Verse 28

Here are two maxims in politics, which carry their own evidence with them:—1. That it is much for the honour of a king to have a populous kingdom; it is a sign that he rules well, since strangers are hereby invited to come and settle under his protection and his own subjects live comfortably; it is a sign that he and his kingdom are under the blessing of God, the effect of which is being fruitful and multiplying. It is his strength, and makes him considerable and formidable; happy is the king, the father of his country, who has his quiver full of arrows; he shall not be ashamed, but shall speak with his enemy in the gate, Ps. 127:4, 5. It is therefore the wisdom of princes, by a mild and gentle government, by encouraging trade and husbandry, and by making all easy under them, to promote the increase of their people.
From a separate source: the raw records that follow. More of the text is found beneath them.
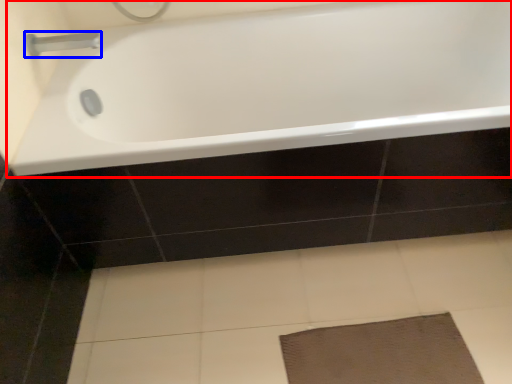
Question: Which of the following is the farthest to the observer, bathtub (highlighted by a red box) or tap (highlighted by a blue box)?

Choices:
 (A) bathtub
 (B) tap

Answer: (B)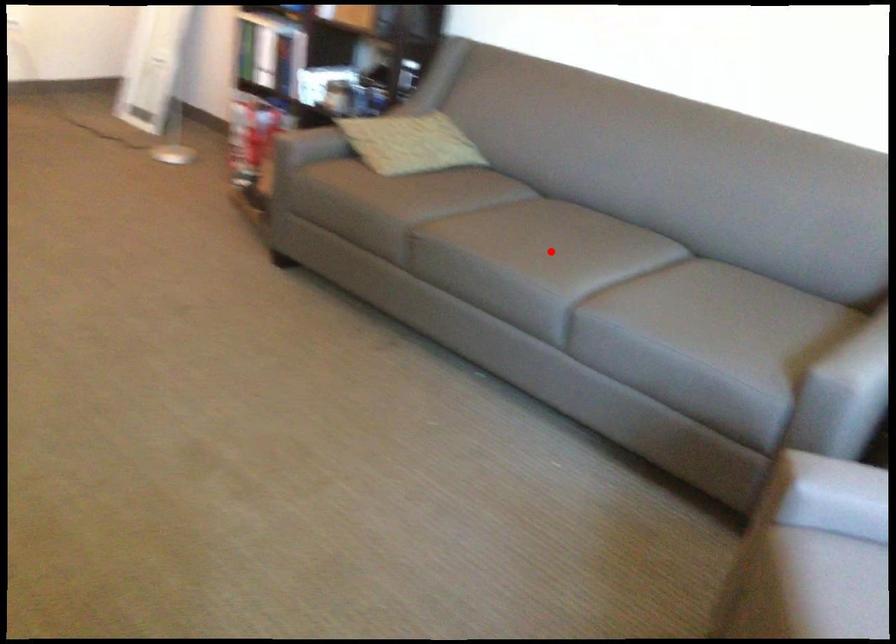
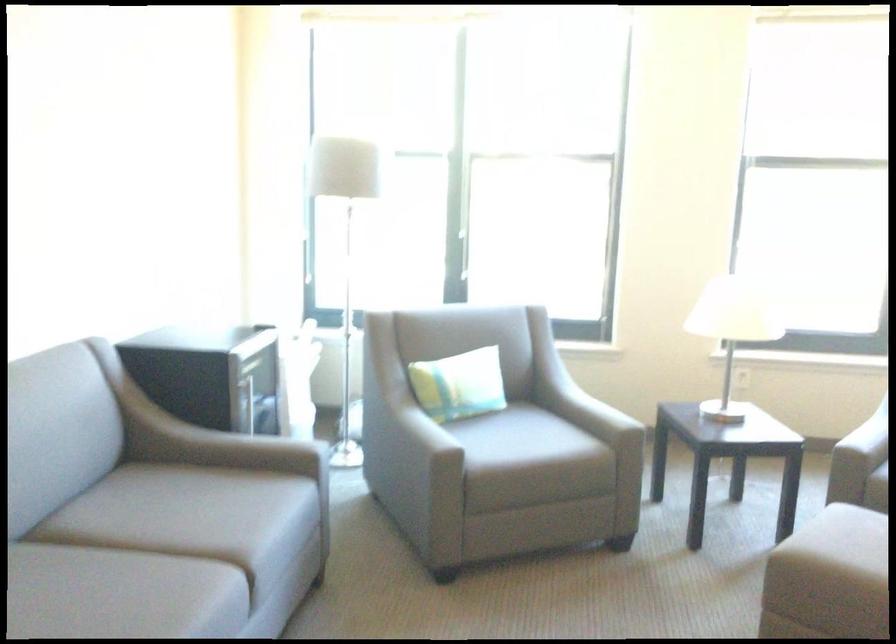
Question: I am providing you with two images of the same scene from different viewpoints. In image1, a red point is highlighted. Considering the same 3D point in image2, which of the following is correct?

Choices:
 (A) It is closer
 (B) It is farther

Answer: (A)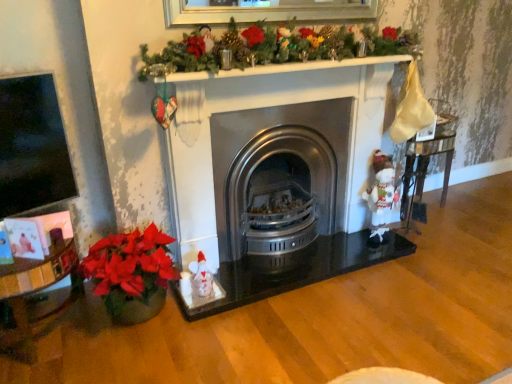
This screenshot has height=384, width=512. I want to click on vacant area that lies to the right of wooden glossy table at right, so [468, 214].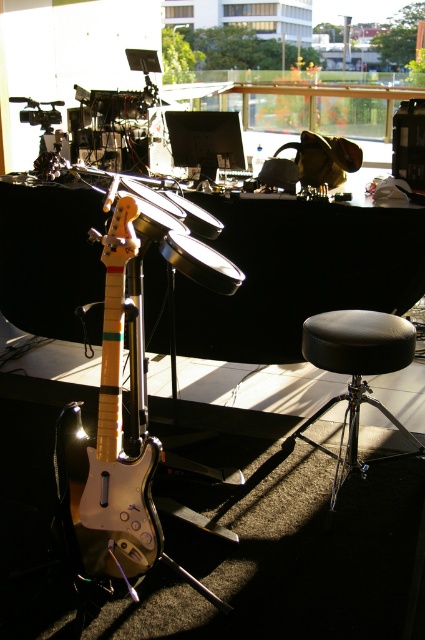
You are a sound engineer setting up for a live performance. You need to position a microphone stand between the glossy wood guitar at center and the black leather stool at lower right. The microphone stand requires at least 24 inches of space to be placed safely. Can you fit it between them?

The glossy wood guitar at center is 34.09 inches away from the black leather stool at lower right. Since the required space is 24 inches, the microphone stand can be placed between them as there is enough space.

You are a technician adjusting the camera angle to focus on two specific points in the music setup. The first point is at coordinate point[119,416] and the second is at point[306,422]. Which point will appear larger in the camera view?

Point[119,416] is closer to the camera than point[306,422], so it will appear larger in the camera view.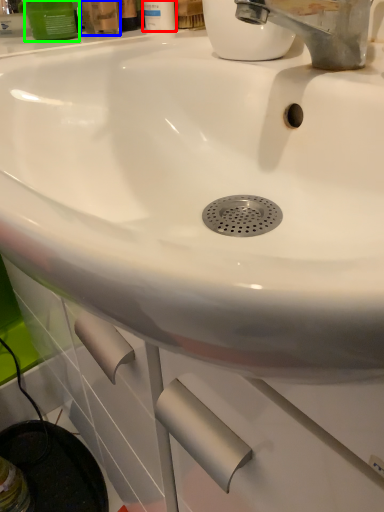
Question: Considering the real-world distances, which object is farthest from mouthwash (highlighted by a red box)? mouthwash (highlighted by a blue box) or mouthwash (highlighted by a green box)?

Choices:
 (A) mouthwash
 (B) mouthwash

Answer: (B)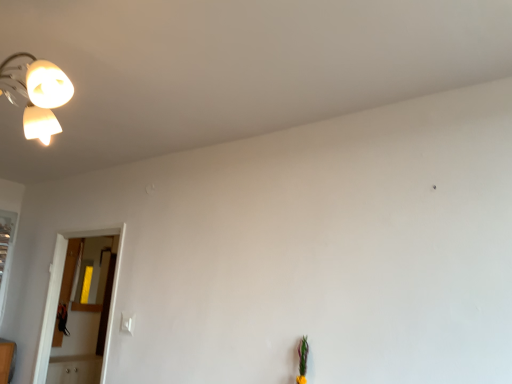
Where is `transparent glass door at lower left`? transparent glass door at lower left is located at coordinates (79, 352).

What is the approximate height of transparent glass door at lower left?

4.03 feet.

Describe the element at coordinates (79, 352) in the screenshot. Image resolution: width=512 pixels, height=384 pixels. I see `transparent glass door at lower left` at that location.

Locate an element on the screen. transparent glass door at lower left is located at coordinates (79, 352).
And let all that wish well to the kingdom of Christ, and to his honour, do what they can in their places that many may be added to his church. 2. That when the people are lessened the prince is weakened: In the want of people is the leanness of the prince (so some read it); trade lies dead, the ground lies untilled, the army wants to be recruited, the navy to be manned, and all because there are not hands sufficient. See how much the honour and safety of kings depend upon their people, which is a reason why they should rule by love, and not with rigour. Princes are corrected by those judgments which abate the number of the people, as we find, 2 Sam. 24:13.